Like previous Zombie Joe performances before it, Brave the Dark is anything but straightforward. Advertised as a “fun n’ freaky immersive production,” Brave the Dark is all about taking the audience/participants out of their element, making them uncomfortable, and making them feel something.

Before the show, while talking to Zombie Joe himself, we asked why the run was so short. It was mainly due to the toll it takes on the actors, who give it their all, running around in the dark and getting in touch with an almost feral part of themselves through physicality and vocals, four times a night. However brief the event may feel to the audience, to the actors, it must feel twice as long each time.

As our performance time crept up, Zombie Joe gave us the usual immersion event rundown: Don’t touch the actors, stay with the group, the actors won’t harm you, follow the lights. Our group of around twelve people was made to line up single-file and put our hand on the shoulder of the person in front of us. We were led as such with our eyes closed into the theater. Once the whole group was inside, we counted backward from ten and were able to open our eyes at zero. We opened our eyes to complete darkness.
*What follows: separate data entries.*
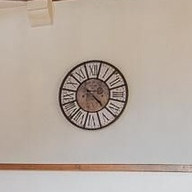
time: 4:22
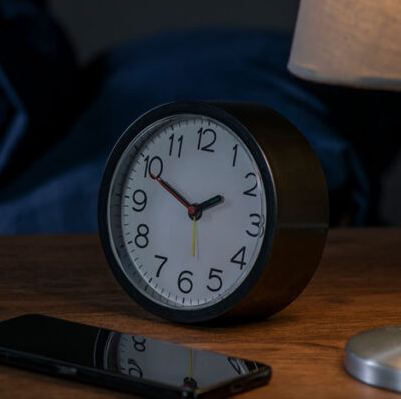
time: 1:49
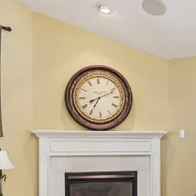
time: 7:11
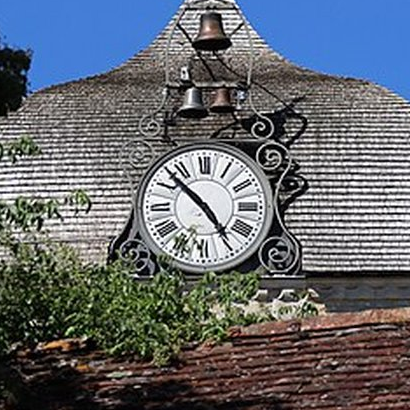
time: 4:52
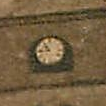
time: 10:43
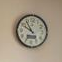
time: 9:54
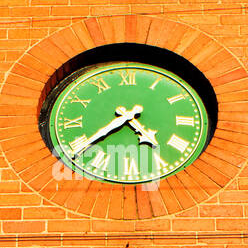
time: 4:38
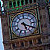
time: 5:18
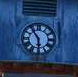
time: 5:54
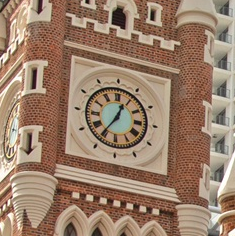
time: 12:35
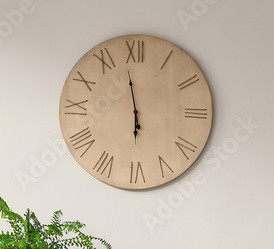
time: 5:58
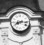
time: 8:16
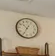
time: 10:34
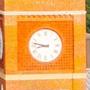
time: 8:47
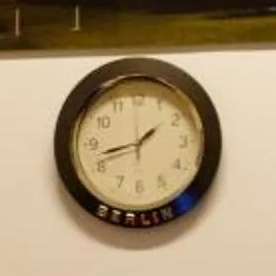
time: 1:42
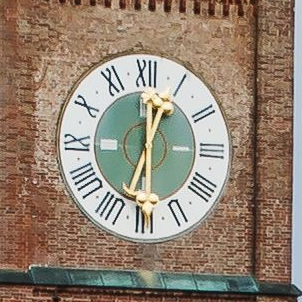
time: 12:03
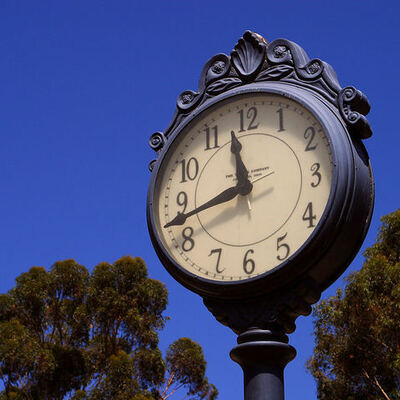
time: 11:42
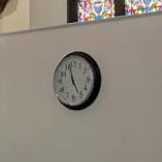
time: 4:57
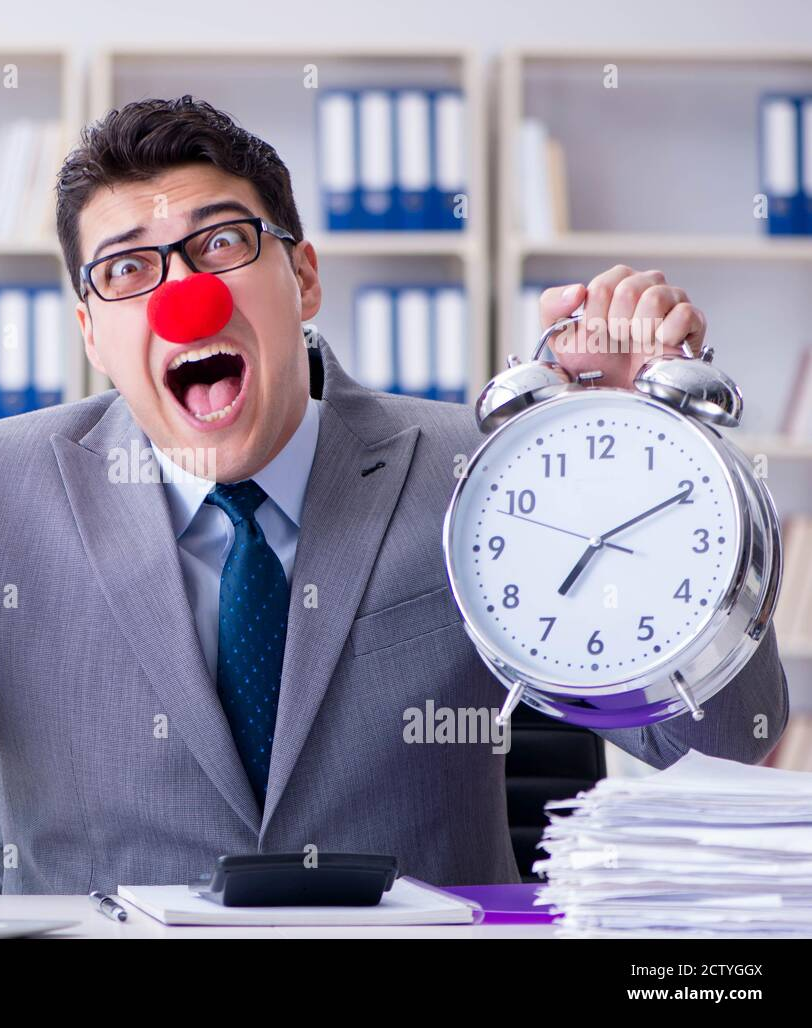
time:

At first unsure how everything was going to work, we waited in darkness until a “gollum”-type person lit the way with a small LED light. I actually missed this part, as I was in the rear of the line, which was a little bummer. But then other actors crept out of the darkness and showed us the way with lights and gentle touch-guidance. It was hard to tell, but maybe there were around 10-15 different vignettes, or small scenes. The use of herding us all into the bathroom in order to reset the scenes was a very clever use of the space, especially considering the time constraints. As we moved from space to space, being led by small, sometimes-flashing LEDs, the sights and sounds of the actors were eerie, sometimes uncomfortable, sometimes erotic. There was at least one jump-scare, which I will not spoil here, but it offered a slight outlet for the building tension in the darkness.

The make-up, masks and costumes were really quite good, although there were some I wish I was able to see better in the dark. The use of live music at one point evoked a hellish orgy of heathens, dancing around in torment. There was only one vignette that had intelligible dialogue to tell a story, the others were left to the viewers to interpret, some more straightforward than others.

At the end, we were led out into the alley behind the theater. Zombie Joe said before we went in that while it may only be a 20-minute experience, it can sometimes feel like 2 hours. Time is a funny thing in the dark. Sometimes, to me, it felt like I was in there forever, other times it felt all too brief, as I wanted to see and explore more of what the actors were offering. While walking back to our cars, my friends and I were quiet for a while, before being able to talk about what we had just seen. We needed time to digest our feelings. Once we got to talking, there were things that I missed that my friends saw, and vice versa. We were almost tempted to go in again to see if what we think we saw was really there, or if our imaginations were just playing tricks on us, being guided by the sights and sounds of the dark closing in on us.